1. You Can’t Get a Mortgage on a Rental Property
Some investors try to secure a mortgage from a lender, only to be turned down. The lender might claim that you can’t get a mortgage on a rental property, but that is not true. The lender simply isn’t an expert in investment properties.
2. It’s Hard to Afford the Down Payment
You have to put at least 20 per cent down on real estate investments, and you might need to put more down if the property is in a high-risk area. That scares some investors off, but it shouldn’t. You can use the equity in your home or other investments to put the money down.
3. You Need Lots of Money to Invest
Don’t let this myth slow you down. You can partner with another investor or start the process by buying less expensive properties.
4. There Is No Longer an Investment Market in Canada
There are investment properties available all over Canada, and the market could get even better in the near future thanks to the government. For example, Vancouver passed a 15 per cent tax on foreign buyers to help Canadians have more access to properties.
5. Only Buy in a Down Market
A down market is a great way to get deals on properties, but you’ll also have to charge less in rent. Sometimes, the best properties are purchased in hot markets.
6. You Need to Invest Close to Home
Some people claim that you have to invest close to home, but it’s more important to select properties that allow you to reach your goals. You can always hire a property management company to handle the day-to-day tasks at your property.
7. The Value Will Always Increase
Real estate typically appreciates instead of depreciates. That doesn’t mean you won’t hit a downturn from time to time. The key is to hold onto the property for the long term, so you can enjoy a tidy profit when you sell it.

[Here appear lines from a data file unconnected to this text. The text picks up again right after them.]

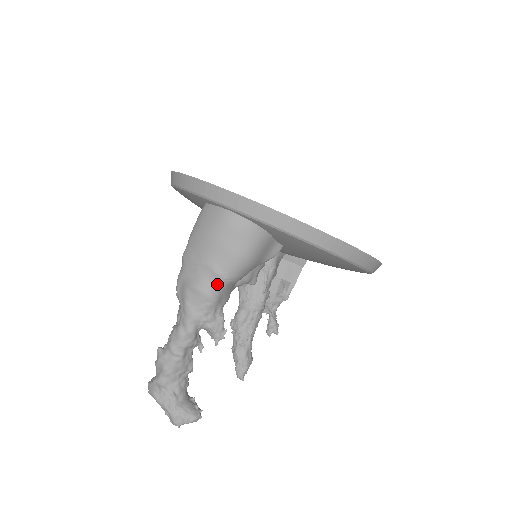
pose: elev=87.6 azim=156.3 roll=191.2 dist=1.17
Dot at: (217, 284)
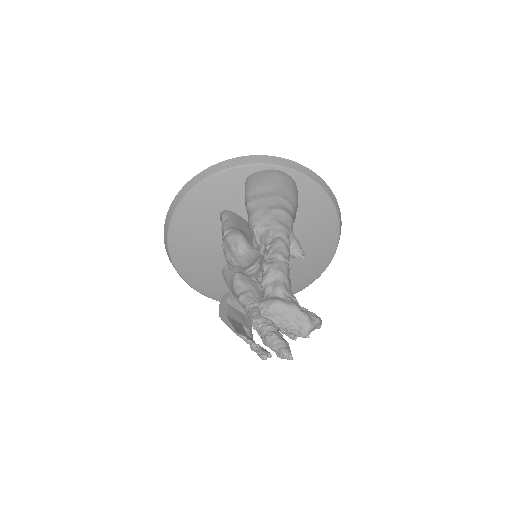
Dot at: (289, 210)
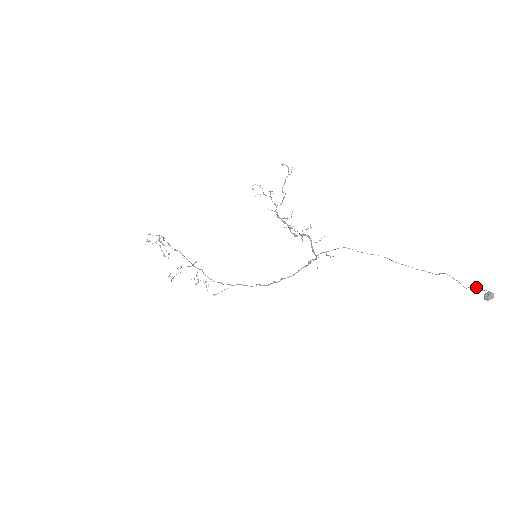
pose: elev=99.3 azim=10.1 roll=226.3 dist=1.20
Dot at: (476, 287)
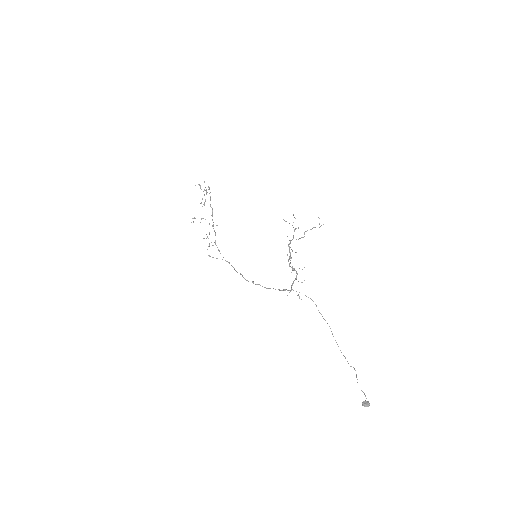
Dot at: (364, 393)
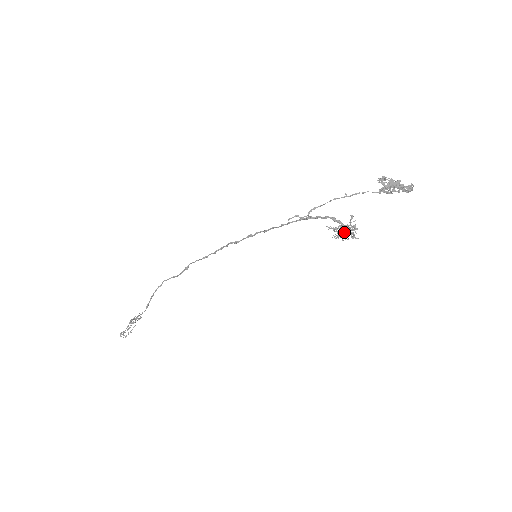
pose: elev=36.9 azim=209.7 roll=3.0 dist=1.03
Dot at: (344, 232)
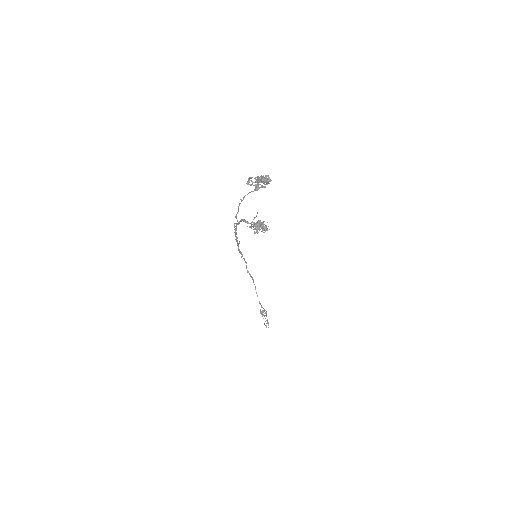
Dot at: (259, 227)
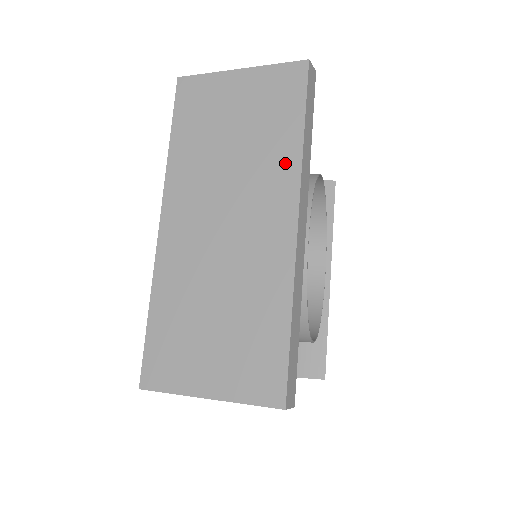
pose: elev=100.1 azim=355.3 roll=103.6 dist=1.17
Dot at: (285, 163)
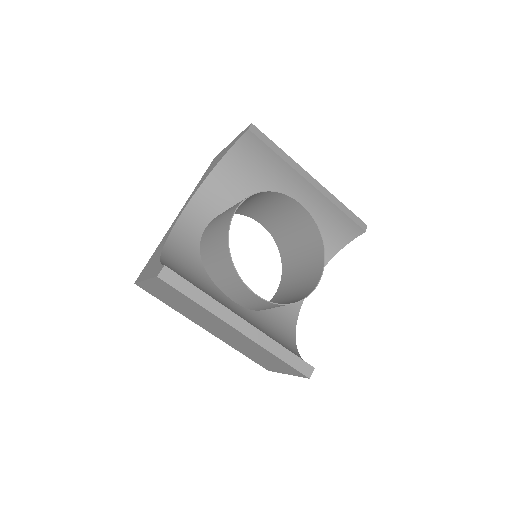
Dot at: (207, 313)
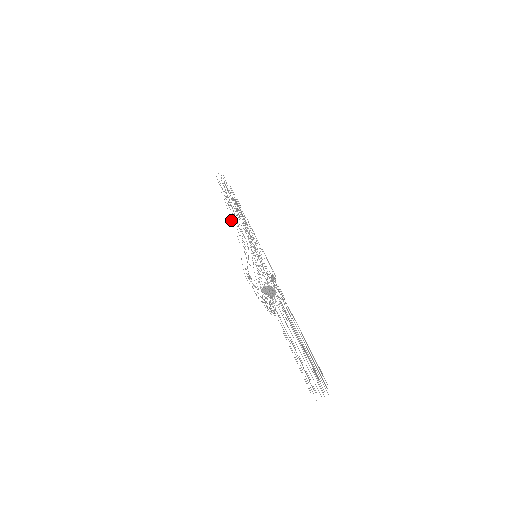
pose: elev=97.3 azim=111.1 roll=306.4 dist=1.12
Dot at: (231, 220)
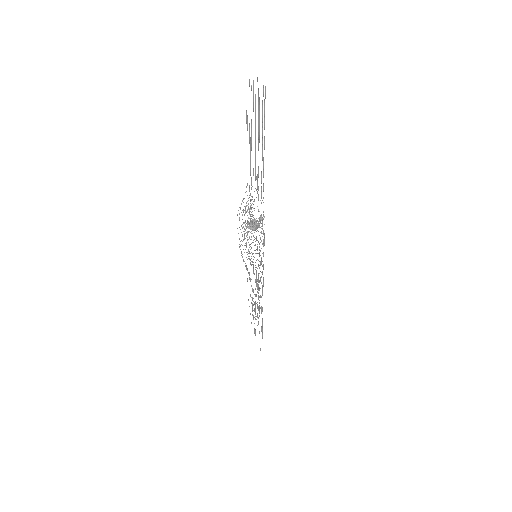
Dot at: occluded
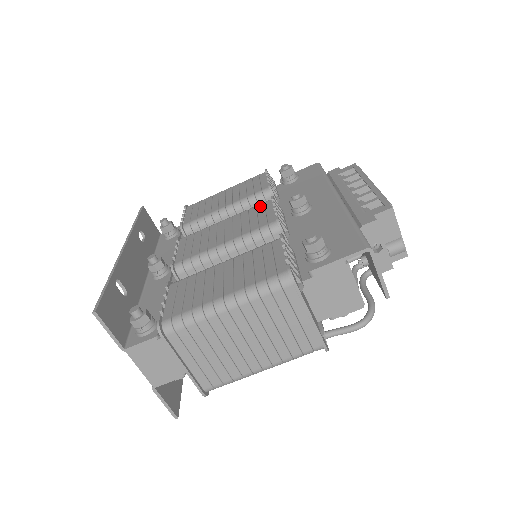
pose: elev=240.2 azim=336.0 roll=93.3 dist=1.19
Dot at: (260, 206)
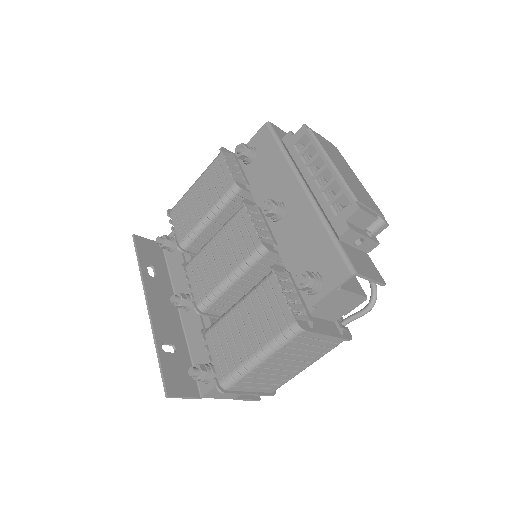
Dot at: (238, 218)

8. You Shouldn’t Raise Rents or Tenants Will Leave
When you buy a property, you might be afraid to raise rents because tenants will leave. That’s simply not true, though. You just need to increase the rents in tiny increments, so your tenants don’t get sticker shock.
9. You Need to Learn About Investing From a Property Guru
Property gurus will give you some information on investing in real estate. You just need to pay them hundreds or thousands of dollars. They aren’t selling the tricks of the trade, so instead of attending a seminar, get out there and get your feet wet with real estate investing.
10. It’s Quick and Easy
You might think you can buy some property and then just start cashing your checks. While you can make money with real estate investments, it takes time and work.
Are You Ready to Invest?
Learning the truth behind the myths is the first step in the investment process. Now, it’s time to decide if you want to jump in and purchase your first investment property.